▸ Passage affiché:
>>>>

« Roquelaure Entreprises et Biodiversité » Une étape importante dans la mobilisation en faveur de la Biodiversité

Pour que la Stratégie Nationale de Biodiversité 2030 ne reste pas au stade d’une « feuille de route » et d’un document théorique qui manque d’actions, Christophe BECHU, ministre de la Transition écologique et de la Cohésion des territoires, et Sarah EL HAÏRY, secrétaire d’État auprès de Christophe BÉCHU, chargée de la Biodiversité ont lancé la démarche de « Roquelaure Entreprises et Biodiversité ». 250 entreprises ont été réunies le 16 mai 2024 à l’Hôtel de Roquelaure à Paris, pour renforcer la mobilisation des acteurs économiques en faveur de la biodiversité et restituer les propositions de plusieurs groupes de travail.

Une mobilisation essentielle des entreprises

Dans un monde où l’urgence climatique et la perte de biodiversité sont devenues des préoccupations majeures, le secteur immobilier se trouve à un carrefour crucial. « La préservation de la nature et le maintien de ses services sont essentiels à la croissance économique », affirme David Malpass, président du Groupe de la Banque mondiale.Dans son communiqué de presse du 21 juillet 2021, la banque mondiale annonce « une perte de 2 700 milliards de dollars par an à l’économie mondiale qu’on pourra éviter en protégeant la nature ». C’est dans ce contexte que le « Roquelaure Entreprises et Biodiversité » se distingue comme une initiative phare, visant à intégrer pleinement les enjeux de biodiversité dans les stratégies d’entreprises.

Il est indéniable que cette mobilisation des entreprises autour de la biodiversité est essentielle, car aujourd’hui encore, les risques engendrés par l’effondrement du vivant sont largement sous-estimés par le monde économique. Pourtant, cet effondrement pose des menaces directes sur les chaînes de production, les approvisionnements en matières premières, et la résilience globale des écosystèmes dont dépendent les activités humaines.

Lancée en novembre 2023, l’initiative est structurée autour de huit groupes de travail dont un groupe dédié « Bâtiment / Construction ». L’objectif de ce groupe était d’élaborer des propositions d’actions alignées avec les objectifs de la Stratégie Nationale pour la Biodiversité 2030 et adaptées aux enjeux du secteur du bâtiment, de l’aménagement et des infrastructures.

Le constat principal est que la biodiversité ne bénéficie pas encore de critères aussi précis que les autres objectifs environnementaux pour l’application du principe de « Do No Significant Harm ». Par conséquent, l’ambition est de développer des propositions de mesures de préservation plus détaillées et ambitieuses, afin de garantir une protection accrue de la biodiversité. Ces mesures visent à fournir des directives claires et spécifiques, assurant ainsi que les actions des entreprises dans le secteur du bâtiment, de l’aménagement et des infrastructures contribuent efficacement à la préservation et à la restauration des écosystèmes. L’objectif final est de garantir une approche globale et cohérente de la biodiversité dans les projets immobiliers.

<<<<

▸ Entrées fournies:
>>>>

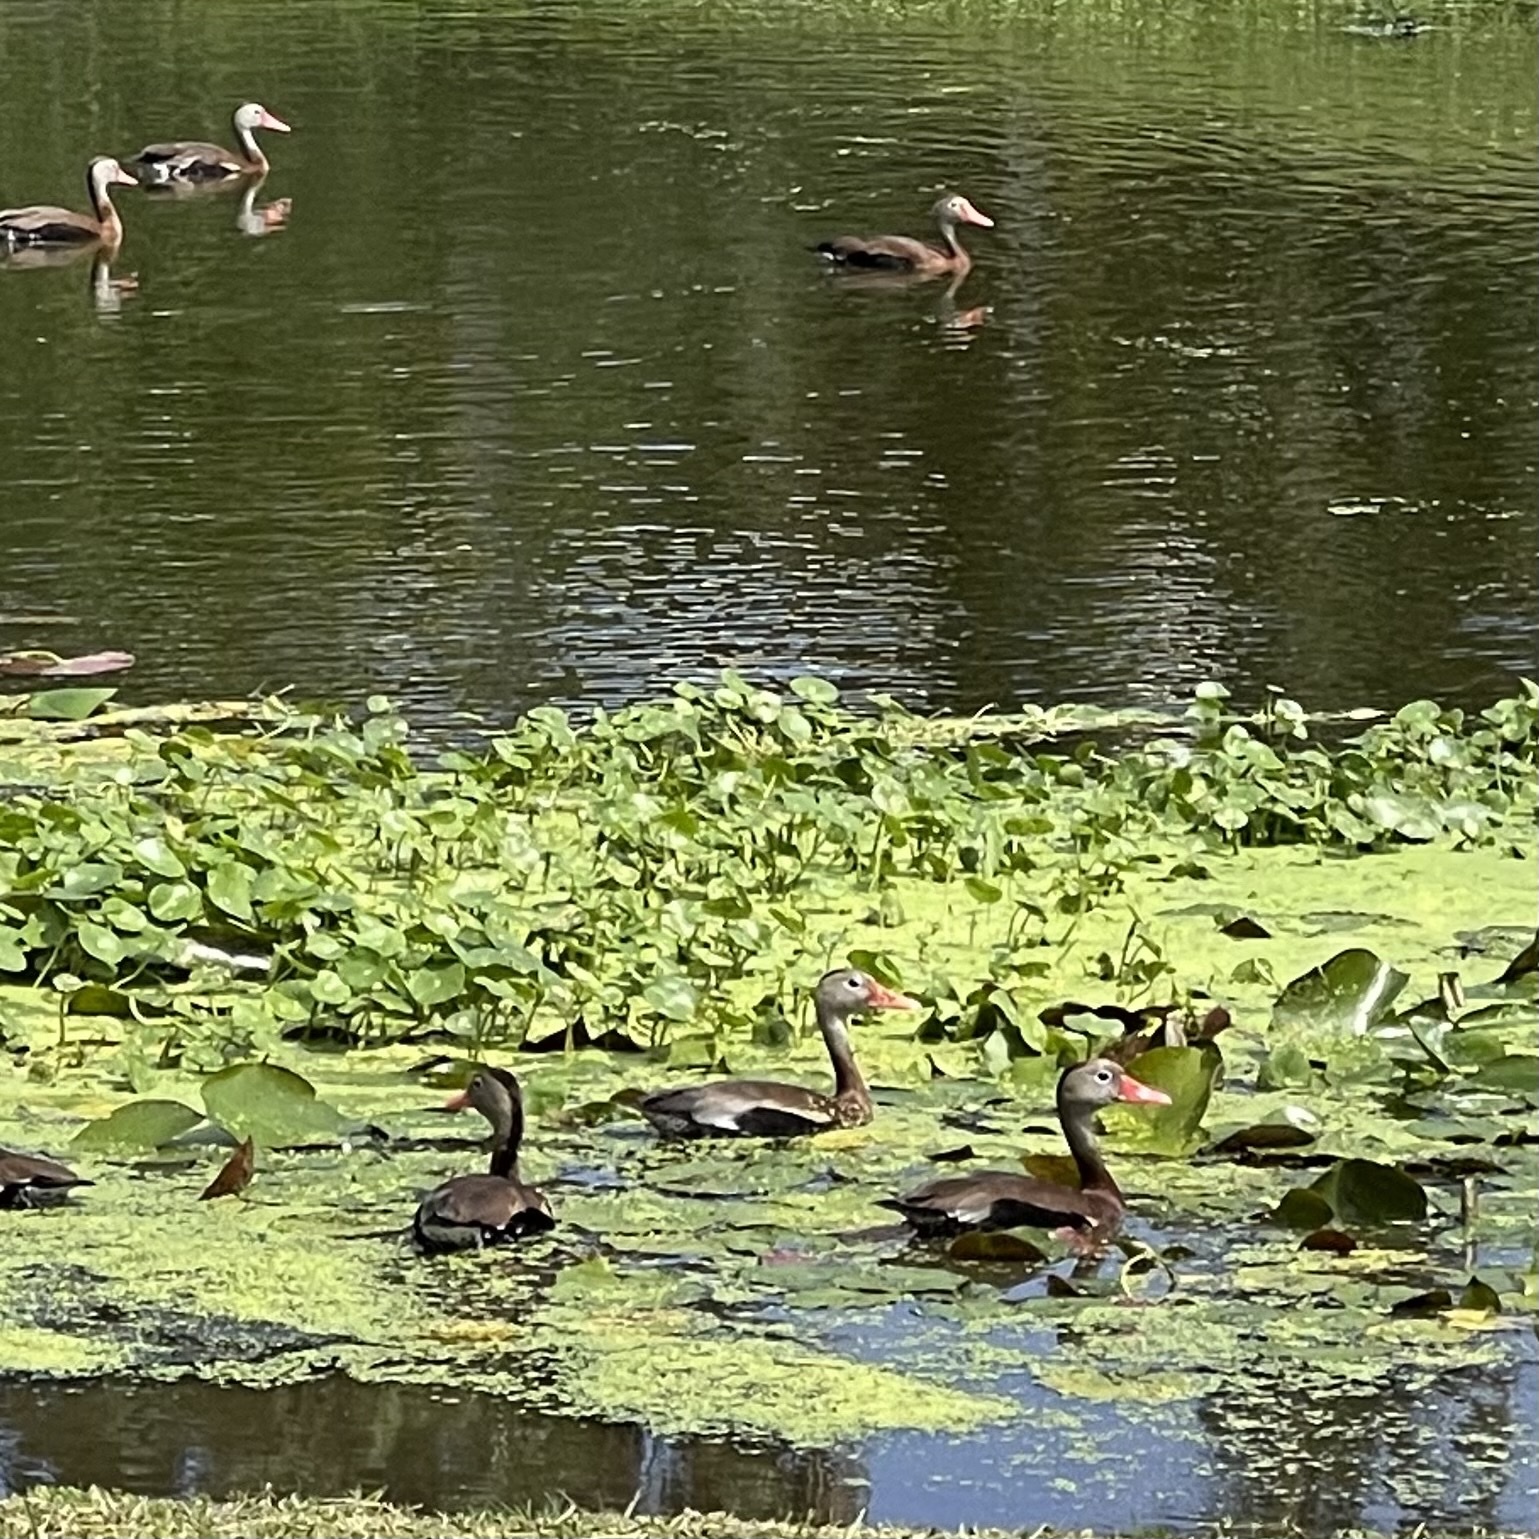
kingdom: Animalia
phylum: Chordata
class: Aves
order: Anseriformes
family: Anatidae
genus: Dendrocygna
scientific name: Dendrocygna autumnalis
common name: Black-bellied whistling duck
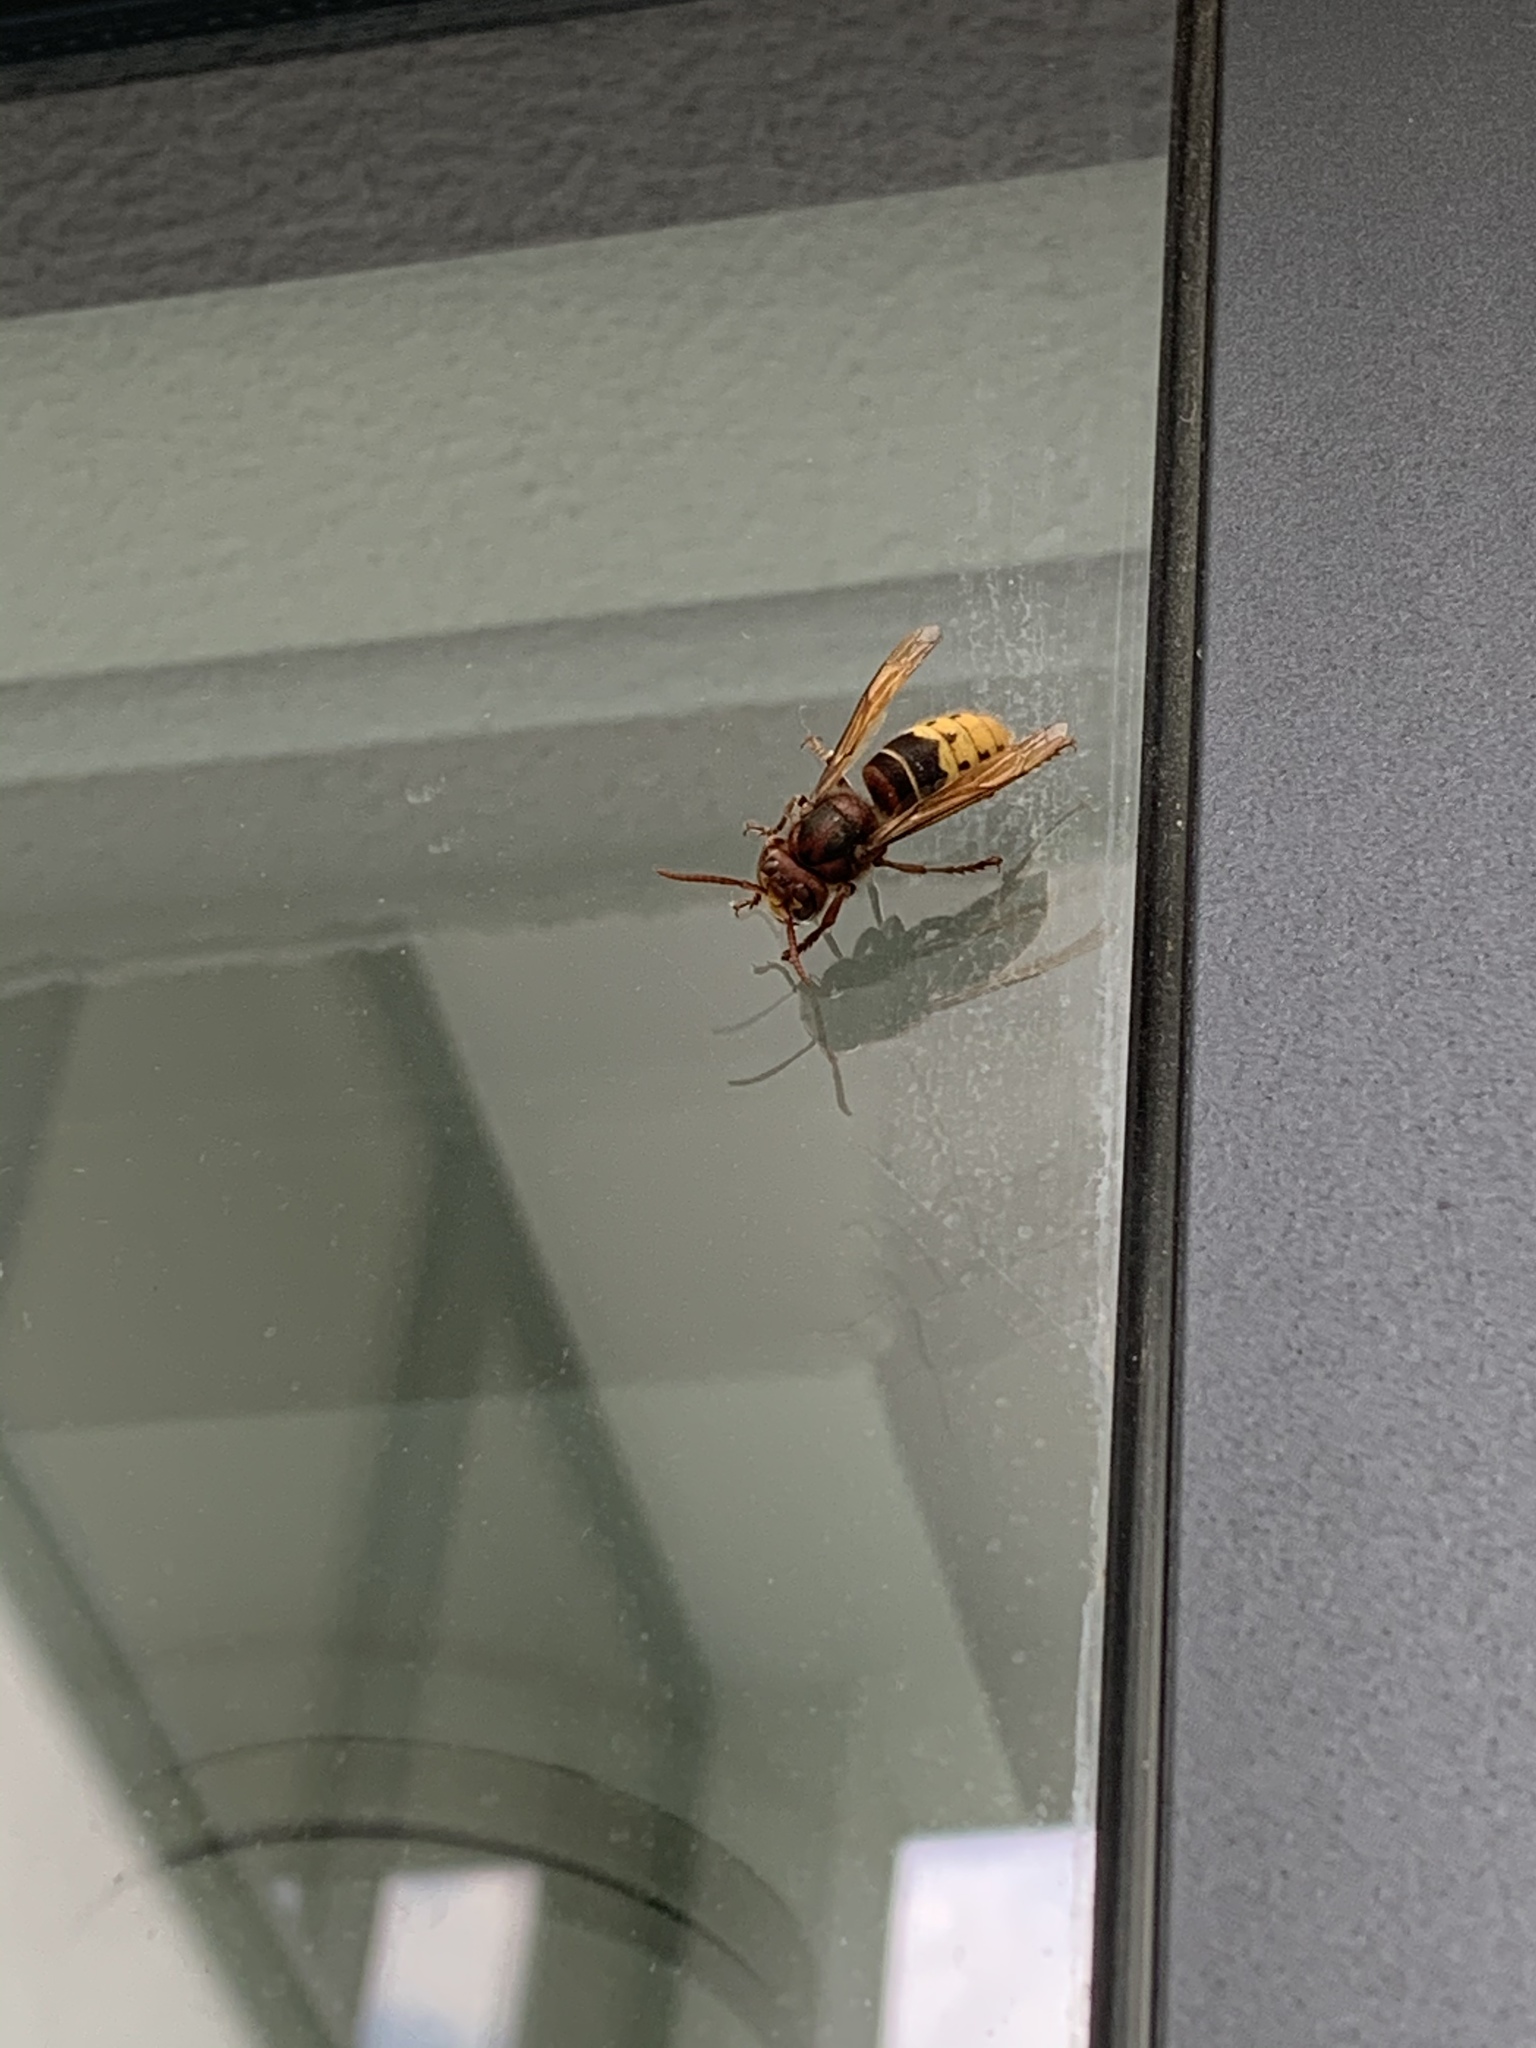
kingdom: Animalia
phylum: Arthropoda
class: Insecta
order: Hymenoptera
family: Vespidae
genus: Vespa
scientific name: Vespa crabro
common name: Hornet
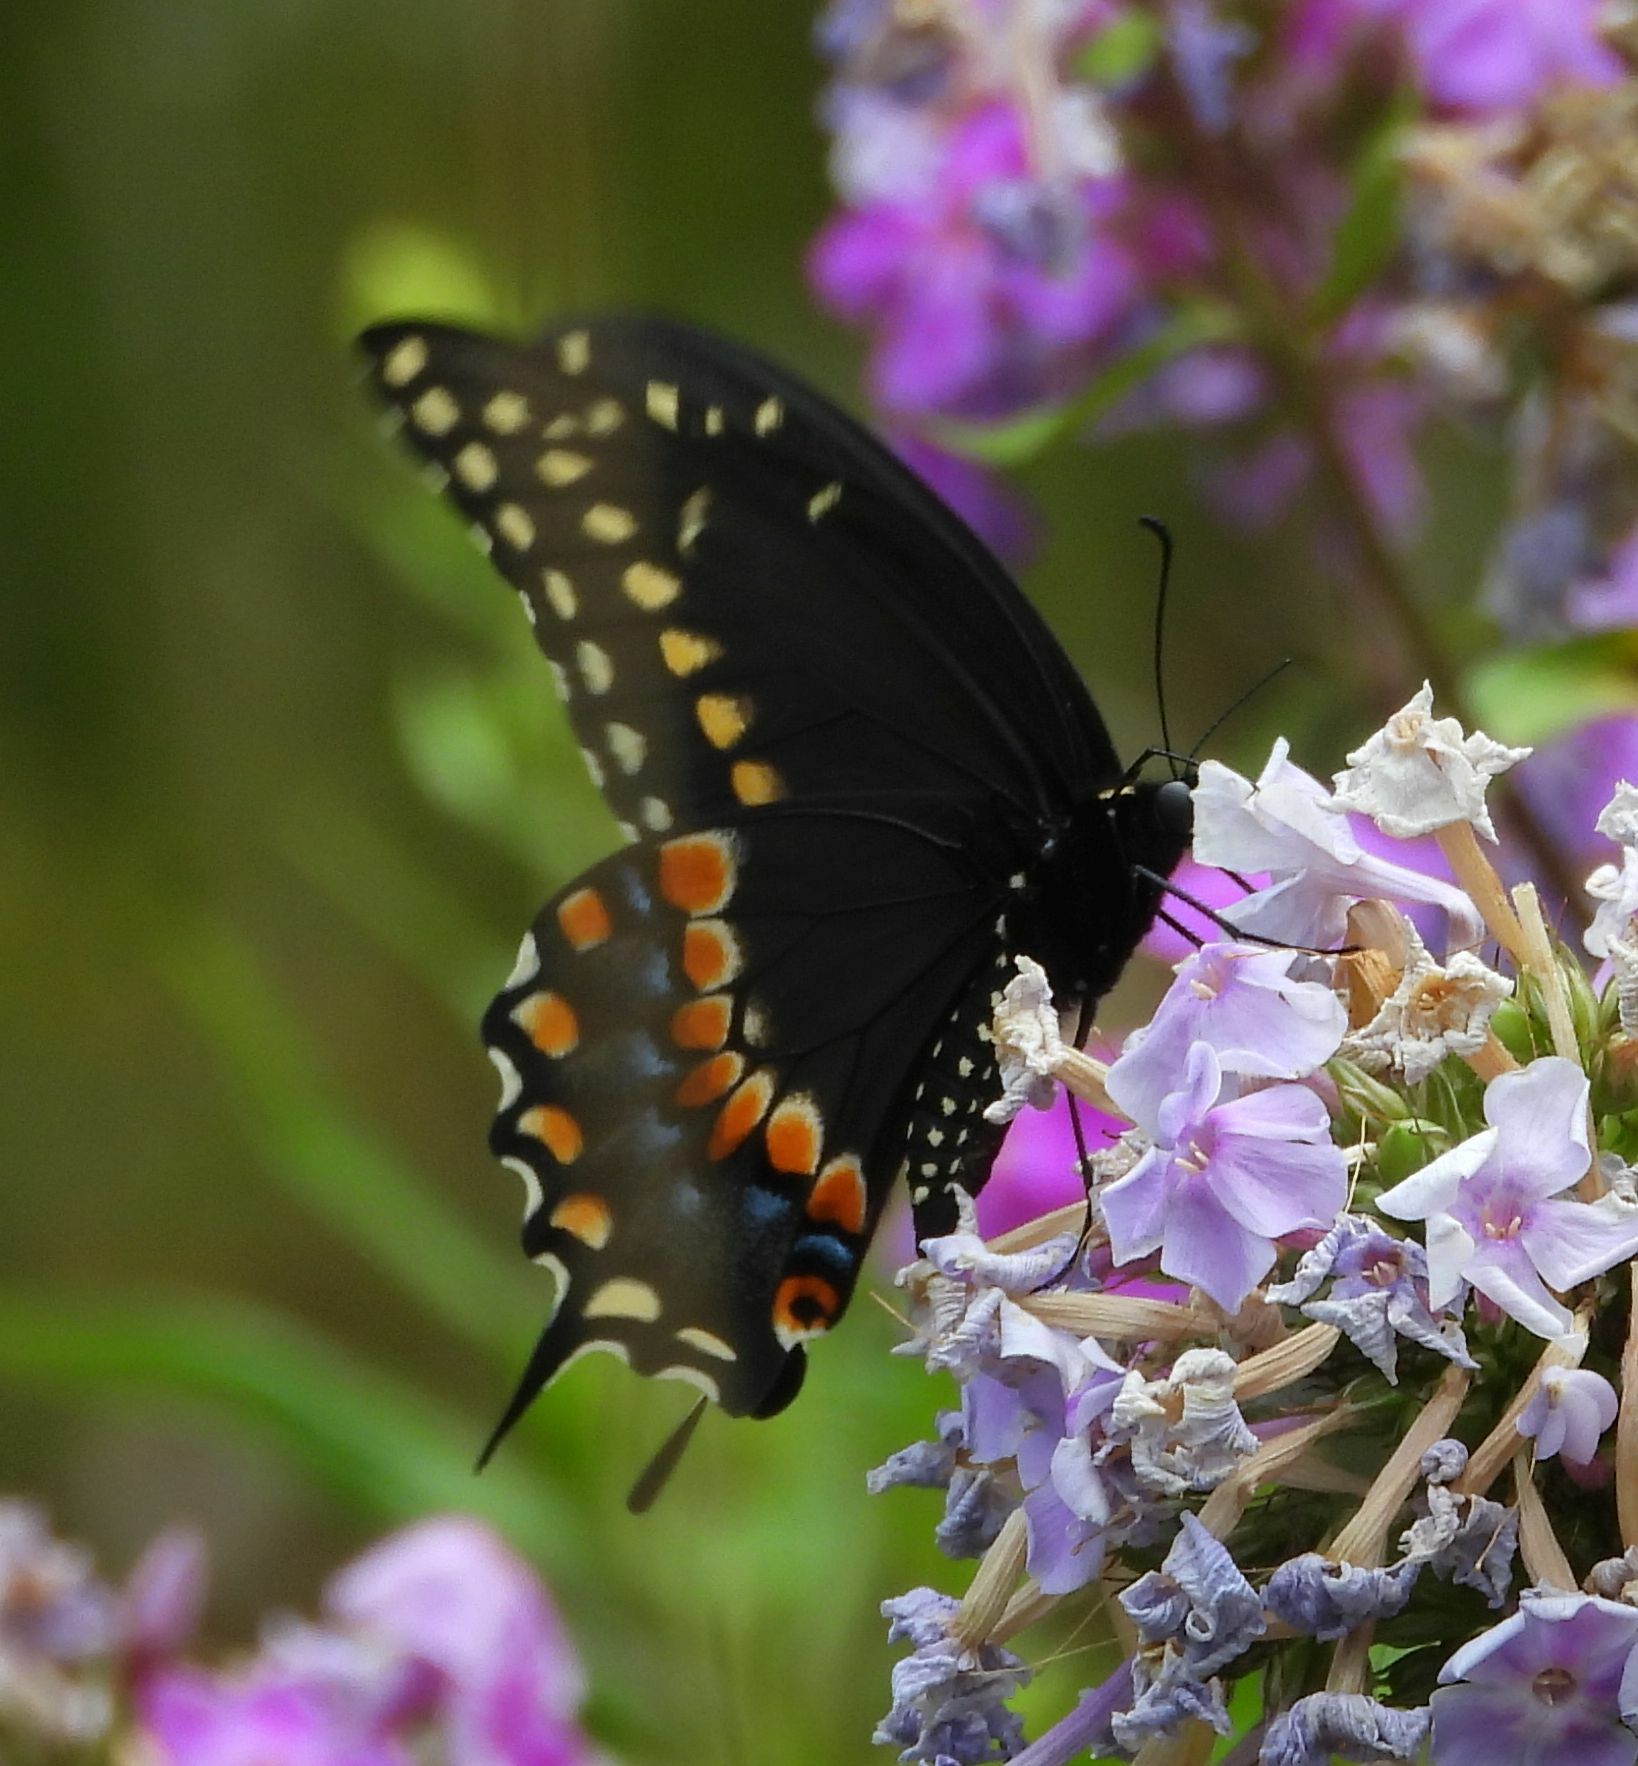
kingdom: Animalia
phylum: Arthropoda
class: Insecta
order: Lepidoptera
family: Papilionidae
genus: Papilio
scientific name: Papilio polyxenes
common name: Black swallowtail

<<<<

▸ Objectifs:
• a. Dans le texte sur l'initiative Roquelaure, sur quoi l'effondrement du vivant fait-il peser des menaces directes ? Énumérez tout ce qui est cité.
• b. Recopiez le texte sur l'initiative Roquelaure de « Lancée en novembre » jusqu'à « et des infrastructures. » inclus.

▸ Résultats de l'exercice:
• a.
- les chaînes de production
- les approvisionnements en matières premières
- la résilience globale des écosystèmes dont dépendent les activités humaines

• b.
Lancée en novembre 2023, l’initiative est structurée autour de huit groupes de travail dont un groupe dédié « Bâtiment / Construction ». L’objectif de ce groupe était d’élaborer des propositions d’actions alignées avec les objectifs de la Stratégie Nationale pour la Biodiversité 2030 et adaptées aux enjeux du secteur du bâtiment, de l’aménagement et des infrastructures.